Problem details —
Carry on the HarmonyOS passage below, writing what comes after its final sentence. The rows that follow the passage have no part in this.

Text segment —
◆ ◆ ◆ ◆ ◆

Applications for HarmonyOS are mostly built using components of ArkUI, a Declarative User Interface framework. ArkUI elements are adaptable to various devices and include new interface rules with automatic updates along with HarmonyOS updates. 

HarmonyOS primarily uses "App Pack" (.app) files for the distribution of software. Each App Pack contains a manifest file and one or more "HarmonyOS Ability Packages" (HAP, .hap), which are either an "entry" package (the main module of an app, of which there can be multiple instances for different device classes) or a feature module. Each HAP contains code for the module's abilities, resources, libraries, and a JSON file with configuration information. App Packs are published to AppGallery for distribution. The operating system contains libraries from the Linux kernel and Android Open Source Project (AOSP) to provide a compatibility environment for Android apps on supported platforms, thus Android APK files and App Bundles (AAB) may also be published to AppGallery. 

HarmonyOS as a universal single IoT platform allows developers to write apps once and run everywhere across devices such as phones, tablets, personal computers, TVs, cars, smartwatches, single board computers under OpenHarmony, and screen-less IoT devices such as smart speakers.

As of June 2021, there were reportedly around 500,000 developers participated in developing HarmonyOS apps.

HarmonyOS ecosystem

HarmonyOS Connect 
On May 18, 2021, Huawei revealed a plan to upgrade its HarmonyOS Connect brand with a standard badge during a summit in Shanghai to help industrial partners in producing, selling and operating products with third-party OEMs.

Allowing for fast and low-cost connections to users, smart devices like speakers, fridges and cookers of different brands powered by HarmonyOS can be connected and merged into a super device with a single touch of smartphone without the need to install apps.

The HarmonyOS Connect sets the platform apart from traditional mobile and computing platforms and the company's previous ecosystem attempts with its Android based EMUI and LiteOS connectivity in the past.

HarmonyOS Cockpit 
On April 27, 2021, Huawei launched a smart cockpit solution powered by HarmonyOS for electric and autonomous cars powered by its Kirin line of a system-on-chip (SoC) solution. Huawei opened up APIs to help automobile OEMs, suppliers and ecosystem partners in developing features to meet user requirements.

Huawei designed a modular SoC for cars that will be pluggable and easy to upgrade to maintain the peak performance of the cockpit. Users would be able to upgrade the chipset as one can upgrade on an assembled desktop computer with its scalable distributed OS.

On December 21, 2021, Huawei launched a new smart console brand, HarmonySpace, a specialized HarmonyOS vehicle operating system. Based on Huawei's 1+8 ecology, apps on smartphones and tablets can be connected to the car seamlessly with HarmonySpace, which also provides smartphone projection capability.

On December 23, 2021, Huawei announced a new smart select car product – AITO M5, a medium-size SUV with HarmonyOS ecosystem through continuous AI learning optimization and over-the-air upgrades. On July 4, 2022, Huawei officially launched AITO smart select car product to be shipped to customers sometime in August 2022. During the launch, the company received 10,000 pre-orders in 2 hours for its M7 model.

◆ ◆ ◆ ◆ ◆

Data records —
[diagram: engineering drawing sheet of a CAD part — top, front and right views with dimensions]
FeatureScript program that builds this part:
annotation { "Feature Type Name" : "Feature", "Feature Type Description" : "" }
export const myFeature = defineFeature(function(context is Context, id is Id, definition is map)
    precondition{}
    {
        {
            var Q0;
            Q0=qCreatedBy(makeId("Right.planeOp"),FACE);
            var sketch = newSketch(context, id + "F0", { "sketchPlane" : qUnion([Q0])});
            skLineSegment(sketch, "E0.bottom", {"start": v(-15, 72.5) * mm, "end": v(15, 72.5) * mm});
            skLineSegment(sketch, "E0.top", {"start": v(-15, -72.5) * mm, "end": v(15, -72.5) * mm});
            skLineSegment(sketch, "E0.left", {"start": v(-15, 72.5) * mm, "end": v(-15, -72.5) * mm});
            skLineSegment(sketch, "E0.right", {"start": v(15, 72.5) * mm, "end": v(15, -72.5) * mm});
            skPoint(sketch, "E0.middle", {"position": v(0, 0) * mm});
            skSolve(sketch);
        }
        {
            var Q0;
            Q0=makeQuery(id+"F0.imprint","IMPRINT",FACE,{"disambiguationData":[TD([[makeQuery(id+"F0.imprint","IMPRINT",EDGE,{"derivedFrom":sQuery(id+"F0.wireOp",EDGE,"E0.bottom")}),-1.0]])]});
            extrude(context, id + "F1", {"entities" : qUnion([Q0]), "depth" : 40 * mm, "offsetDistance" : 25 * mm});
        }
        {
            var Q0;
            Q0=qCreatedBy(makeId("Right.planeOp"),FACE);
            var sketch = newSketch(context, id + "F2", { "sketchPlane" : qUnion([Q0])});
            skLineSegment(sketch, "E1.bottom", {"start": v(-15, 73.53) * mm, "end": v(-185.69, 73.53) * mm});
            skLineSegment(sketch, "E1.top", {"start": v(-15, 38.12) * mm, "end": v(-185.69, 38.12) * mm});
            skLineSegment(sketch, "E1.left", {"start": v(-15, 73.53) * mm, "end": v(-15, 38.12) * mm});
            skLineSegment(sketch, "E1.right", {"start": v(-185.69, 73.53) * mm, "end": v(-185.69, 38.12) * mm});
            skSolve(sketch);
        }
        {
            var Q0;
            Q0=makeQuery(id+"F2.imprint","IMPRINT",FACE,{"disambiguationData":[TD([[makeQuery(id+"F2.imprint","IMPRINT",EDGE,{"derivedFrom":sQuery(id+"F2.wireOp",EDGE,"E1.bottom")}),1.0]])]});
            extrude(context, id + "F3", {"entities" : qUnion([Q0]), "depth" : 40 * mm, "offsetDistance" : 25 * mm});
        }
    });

◆ ◆ ◆ ◆ ◆

Exercise result —
MineHarmony OS 
On 14 September 2021, Huawei announced the launch of MineHarmony OS, a customized operating system by Huawei based on its in-house HarmonyOS for industrial use. MineHarmony is compatible with about 400 types of underground coal mining equipment, providing the equipment with a single interface to transmit and collect data for analysis. Wang Chenglu, President of Huawei’s consumer business AI and smart full-scenario business department, indicated that the launch of MineHarmony OS signified that the HarmonyOS ecology had taken a step further from B2C to B2B.

Relationship with OpenEuler 
In terms of architecture, HarmonyOS has close relationship with OpenEuler, a community edition of EulerOS developed by Huawei, as they have inherited the sharing of kernel technology. The sharing is reportedly to be strengthened in the future in the areas of the distributed software bus, system security, device driver framework and new programming language.

Relationship with OpenHarmony, Linux and LiteOS 
OpenHarmony is an open-source version of HarmonyOS donated by Huawei to the OpenAtom Foundation. It supports devices running a mini system such as printers, speakers, smartwatches and any other smart device with memory as small as 128 KB, or running a standard system with memory greater than 128 MB. The open-source operating system contains the basic capabilities of HarmonyOS and does not depend on the Android Open Source Project (AOSP).

Conversely, HarmonyOS runs on Huawei's proprietary microkernel architecture and has used bits of AOSP codes from EMUI with the Linux kernel subsystem in smartphones to enable the operating system to run APK apps with the widgets for compatibility without root support just as with older Huawei EMUI-based smartphones. In addition, the OS supports native HarmonyOS apps on devices with Huawei Mobile Services via Ark Compiler.

Using a multi-kernel design, HarmonyOS selects appropriate OS kernels for devices with various resource limitations. It uses the LiteOS kernel instead of the Linux kernel on low-powered devices such as smartwatches and IoT devices.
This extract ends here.